Cache Manager
Caveats
Most if not all pages are just rough notes, and these pages as a whole are far from complete. More notes will be added in time, eventually, maybe.
If, from reading these notes, you conclude that I am off my rocker, you won’t be the first, and you may even be right.
No doubt there are a dozen and one reasons why none of this would ever work, but perhaps somewhere deep down there is a tiny fragment that could be used for something.
Contents
Overview
Cache Manager is the system component that provides in-RAM and on-disk data and file caching for the operating system and application software. As such, it is a “synergiser™” for temporary storage to fairly distribute a computer’s available capacity between processes and users. The Cache Manager will evict material from the cache when system-defined hard limits or application-defined soft limits are reached or when cache pressure is unevenly distributed.
Cache management for in-RAM data is required in order to allow processes competing for memory to be fairly served. This is most important on server nodes and remote desktop session host servers where multiple services or multiple users may be in competition for RAM.
Cache management is also required for longer-term cache storage where multiple users on the same computer may be storing large amounts of cached data. Examples in the common office environment include local mail storage and offline content belonging to cloud-based file storage solutions (for example Dropbox or Microsoft OneDrive).
The simplistic approach to caching is to set some kind of storage limit. This creates a risk of over-commitment, where multiple users or multiple services in conjuction fill the RAM or the disk, potentially without ever hitting their individual limits. The Cache Manager avoids this error by sharing available resources between applications fairly.

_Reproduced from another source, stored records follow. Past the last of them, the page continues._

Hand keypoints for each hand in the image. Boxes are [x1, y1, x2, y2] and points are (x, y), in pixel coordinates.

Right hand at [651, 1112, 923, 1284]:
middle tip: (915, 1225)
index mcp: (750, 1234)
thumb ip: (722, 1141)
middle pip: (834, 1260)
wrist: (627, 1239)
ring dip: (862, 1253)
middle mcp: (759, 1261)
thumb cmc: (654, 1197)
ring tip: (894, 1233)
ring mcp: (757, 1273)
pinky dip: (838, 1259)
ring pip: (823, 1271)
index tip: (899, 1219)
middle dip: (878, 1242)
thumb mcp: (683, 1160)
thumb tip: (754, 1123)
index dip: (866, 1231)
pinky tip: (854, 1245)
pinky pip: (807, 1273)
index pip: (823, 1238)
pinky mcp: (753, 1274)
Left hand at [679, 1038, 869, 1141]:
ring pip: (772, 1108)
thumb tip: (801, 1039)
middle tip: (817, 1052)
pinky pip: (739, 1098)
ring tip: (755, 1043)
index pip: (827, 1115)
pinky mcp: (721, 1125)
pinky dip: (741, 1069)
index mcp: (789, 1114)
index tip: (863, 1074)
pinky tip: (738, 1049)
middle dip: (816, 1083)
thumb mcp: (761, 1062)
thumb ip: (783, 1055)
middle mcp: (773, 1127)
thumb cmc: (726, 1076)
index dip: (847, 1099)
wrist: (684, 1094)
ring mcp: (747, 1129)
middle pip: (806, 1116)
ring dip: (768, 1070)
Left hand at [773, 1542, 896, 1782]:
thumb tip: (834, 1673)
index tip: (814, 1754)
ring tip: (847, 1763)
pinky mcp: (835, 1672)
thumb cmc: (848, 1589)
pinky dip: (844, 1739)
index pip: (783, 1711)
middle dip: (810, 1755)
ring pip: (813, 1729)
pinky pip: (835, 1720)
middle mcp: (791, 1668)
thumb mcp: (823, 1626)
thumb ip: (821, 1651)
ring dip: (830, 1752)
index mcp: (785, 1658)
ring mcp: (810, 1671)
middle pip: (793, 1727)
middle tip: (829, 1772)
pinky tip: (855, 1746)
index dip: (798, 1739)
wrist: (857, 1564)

It may be necessary for each user account to have its own Cache Manager worker service to avoid the risk of data theft from a centralised cache service. Equalisation of cache pressure would be handled by a central service that has no access to the cached data itself. The only caveat to this approach is the need to evict cache pages from signed-out sessions, for example on computers shared by multiple users, only one of whom may be signed in at any given time. A granular permissions model would allow the central Cache Manager service to remove specific data without being able to read it back; the use of a Cache dimension in MDFS would allow suitably restricted management of files.
Cache types
In-RAM caches
In-RAM cache entries are opaque memory pages with application-defined look-up keys.

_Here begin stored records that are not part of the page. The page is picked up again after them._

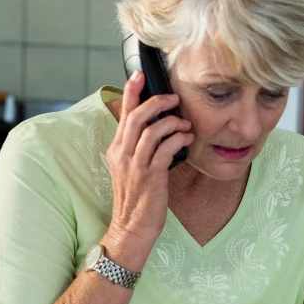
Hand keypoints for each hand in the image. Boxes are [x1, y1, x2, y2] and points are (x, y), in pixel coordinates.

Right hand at [102, 71, 193, 268]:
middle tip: (174, 98)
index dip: (131, 92)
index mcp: (116, 149)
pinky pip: (165, 148)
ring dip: (172, 122)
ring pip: (151, 130)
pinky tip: (186, 139)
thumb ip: (141, 148)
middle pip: (137, 117)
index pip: (123, 114)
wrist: (131, 228)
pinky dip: (178, 139)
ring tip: (185, 124)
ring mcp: (135, 165)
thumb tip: (161, 128)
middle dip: (157, 102)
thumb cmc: (137, 199)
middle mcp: (122, 154)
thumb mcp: (133, 168)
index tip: (139, 75)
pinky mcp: (150, 176)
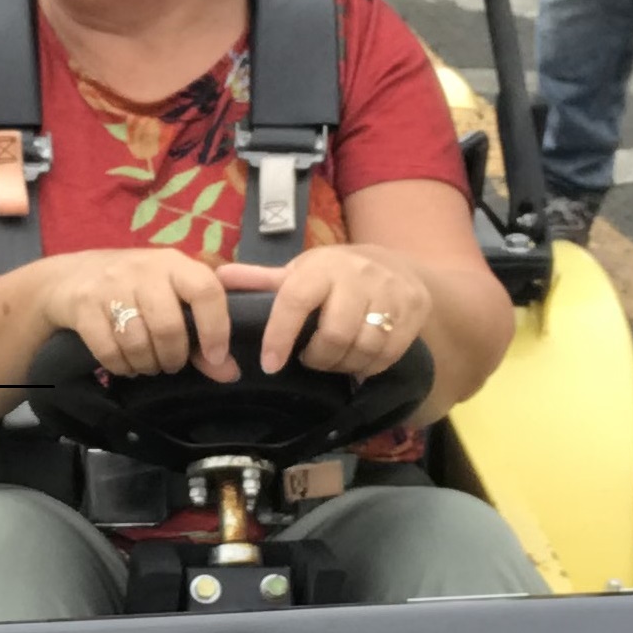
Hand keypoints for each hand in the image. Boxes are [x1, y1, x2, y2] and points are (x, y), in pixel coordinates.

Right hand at [35, 247, 233, 381]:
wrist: (70, 276)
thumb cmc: (134, 288)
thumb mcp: (170, 299)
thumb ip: (204, 335)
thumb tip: (229, 373)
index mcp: (174, 263)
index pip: (206, 290)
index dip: (216, 328)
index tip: (216, 356)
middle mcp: (143, 270)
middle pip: (168, 326)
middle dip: (173, 357)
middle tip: (171, 364)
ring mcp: (109, 286)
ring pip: (137, 342)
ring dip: (147, 365)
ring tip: (148, 364)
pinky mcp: (82, 306)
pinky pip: (108, 351)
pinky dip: (121, 367)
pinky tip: (125, 364)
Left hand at [218, 246, 431, 379]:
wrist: (395, 265)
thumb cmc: (334, 275)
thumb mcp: (299, 272)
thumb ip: (261, 280)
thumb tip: (218, 278)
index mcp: (322, 267)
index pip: (295, 301)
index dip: (280, 335)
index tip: (270, 364)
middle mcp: (358, 275)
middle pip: (335, 333)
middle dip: (318, 358)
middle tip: (310, 360)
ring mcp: (390, 292)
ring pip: (364, 347)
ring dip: (344, 365)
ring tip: (334, 361)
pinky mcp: (414, 308)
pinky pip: (389, 353)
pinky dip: (369, 367)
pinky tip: (358, 362)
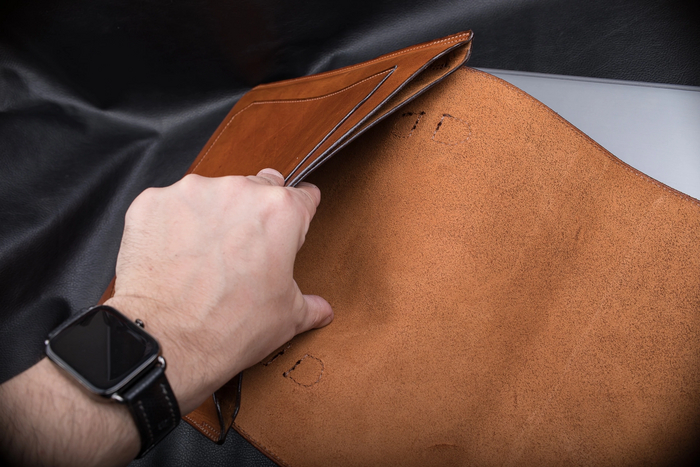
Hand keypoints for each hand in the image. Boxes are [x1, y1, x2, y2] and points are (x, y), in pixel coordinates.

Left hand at [106, 169, 333, 413]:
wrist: (165, 341)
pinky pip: (170, 206)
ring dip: (212, 216)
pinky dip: (173, 224)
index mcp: (281, 212)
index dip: (301, 211)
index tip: (295, 219)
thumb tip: (322, 309)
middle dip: (254, 213)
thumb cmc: (229, 329)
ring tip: (204, 256)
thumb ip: (309, 304)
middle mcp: (239, 191)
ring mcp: (193, 192)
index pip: (303, 196)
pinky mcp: (154, 202)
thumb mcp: (286, 319)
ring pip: (212, 194)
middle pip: (257, 188)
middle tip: (244, 248)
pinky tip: (174, 254)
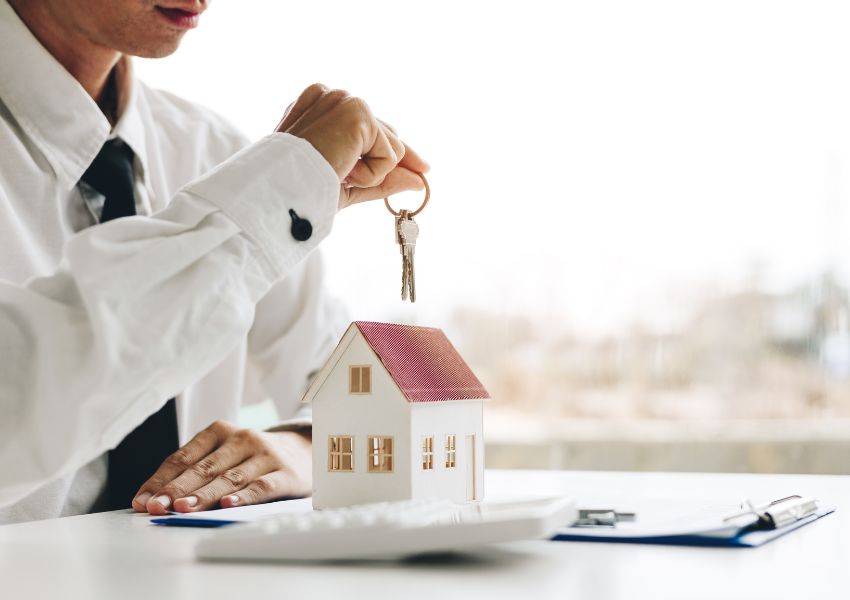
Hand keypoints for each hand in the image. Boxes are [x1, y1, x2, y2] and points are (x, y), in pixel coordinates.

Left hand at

Examples of in-RAM caching:
- File storage: recently-used file segments, prefetched file segments
- Database engines: query plans, query results, table segments
- Mail server: mailbox pages
In-RAM caches would be held only in memory and would be discarded upon process exit. Each cache may have a hard quota (set by the operating system) or soft quota (set by the application to no greater than any hard limit) as well as storage priority. Where the total demand exceeds available RAM, cache pages will be evicted in the reverse order of the storage priority and balanced between applications.
On-disk caches
On-disk cache entries represent complete files.
Examples of on-disk caching:
- Offline and working storage for cloud file systems
- Browser cache
- Possibly also temporary files
Just as with in-RAM caching, each entry would be referenced using an application-defined key.

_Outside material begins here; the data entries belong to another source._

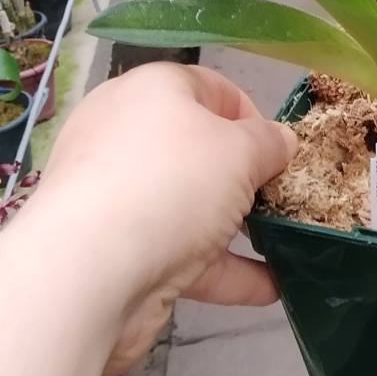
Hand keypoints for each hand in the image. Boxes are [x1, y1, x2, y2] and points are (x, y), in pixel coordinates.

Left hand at [17, 63, 297, 374]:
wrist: (88, 272)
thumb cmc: (172, 183)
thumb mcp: (241, 150)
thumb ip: (269, 143)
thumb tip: (280, 142)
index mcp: (150, 92)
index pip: (211, 88)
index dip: (253, 117)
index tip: (280, 152)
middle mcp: (127, 137)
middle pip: (199, 151)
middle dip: (247, 178)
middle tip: (284, 199)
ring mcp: (119, 198)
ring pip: (191, 205)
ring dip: (239, 227)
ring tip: (287, 246)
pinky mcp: (118, 252)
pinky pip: (180, 252)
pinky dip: (223, 269)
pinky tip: (269, 287)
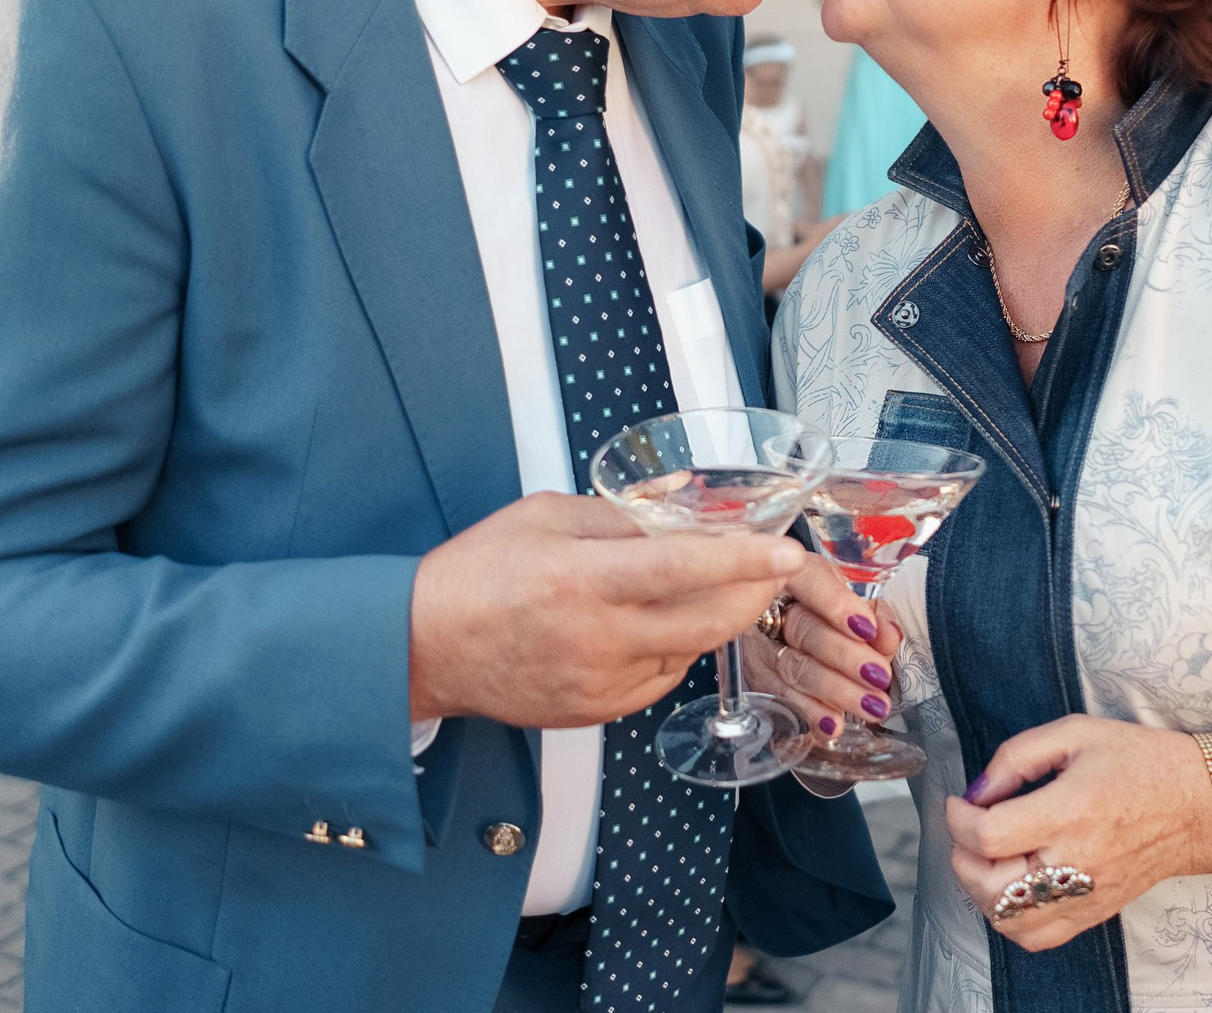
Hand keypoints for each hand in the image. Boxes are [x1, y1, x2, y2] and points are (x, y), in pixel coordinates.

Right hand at [409, 491, 805, 727]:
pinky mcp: (600, 711)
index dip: (742, 560)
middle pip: (706, 621)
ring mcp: (601, 683)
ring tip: (708, 582)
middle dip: (753, 591)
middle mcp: (596, 639)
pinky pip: (663, 675)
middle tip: (773, 564)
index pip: (681, 569)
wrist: (425, 646)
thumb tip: (686, 500)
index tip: (786, 549)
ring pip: (690, 648)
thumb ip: (621, 513)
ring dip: (713, 614)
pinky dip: (674, 644)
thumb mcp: (545, 516)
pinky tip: (656, 620)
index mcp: (581, 580)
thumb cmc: (477, 573)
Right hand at [738, 553, 900, 739]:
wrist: (792, 627)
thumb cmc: (830, 612)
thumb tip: (889, 636)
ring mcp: (758, 644)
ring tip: (870, 706)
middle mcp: (771, 605)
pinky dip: (811, 713)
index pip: (810, 580)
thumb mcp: (853, 603)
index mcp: (799, 573)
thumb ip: (874, 616)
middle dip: (845, 655)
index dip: (836, 603)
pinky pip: (782, 698)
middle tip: (879, 675)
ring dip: (836, 690)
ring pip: (794, 667)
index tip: (866, 627)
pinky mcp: (756, 677)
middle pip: (803, 629)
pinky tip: (834, 726)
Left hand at [945, 716, 1211, 952]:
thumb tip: (978, 791)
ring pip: (1008, 919)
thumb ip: (1017, 756)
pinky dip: (1010, 919)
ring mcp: (1087, 894)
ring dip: (981, 890)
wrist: (1199, 804)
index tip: (961, 803)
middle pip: (991, 885)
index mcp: (1071, 810)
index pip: (990, 835)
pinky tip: (1012, 886)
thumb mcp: (1076, 732)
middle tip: (969, 829)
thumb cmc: (1140, 762)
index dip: (959, 820)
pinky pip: (1036, 937)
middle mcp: (1077, 860)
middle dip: (962, 856)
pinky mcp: (1094, 911)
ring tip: (987, 858)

Temporary files are an edge case. Just as with actual caches, they represent a competitive data growth. However, it may prove wiser to implement temporary files in the storage system such that they are automatically deleted when released. There is no reason to retain a temporary file once the owning application has closed the file handle on it, and the greatest hazard they present is when they are allowed to accumulate indefinitely. Further, all temporary files will be purged during boot (on the basis of their existence in a Temporary dimension in MDFS) and potentially even on signing out, meaning that a simple reboot would unclog a system where temporary files have overrun the disk, something that is not possible with semi-permanent storage such as a browser cache.
There is no reason why the Cache Manager couldn’t create any cache in a temporary dimension, so long as it retained a handle to every open temporary file or disabled immediate purge on release (relying on sign-out purge instead). In all other cases, the cache contents would be preserved when the owning process exits. The need to evict entries even when the owning application is not running means that applications must expect any cache entry to have been removed without notice.
There would be optional soft and hard cache size limits on on-disk caching also.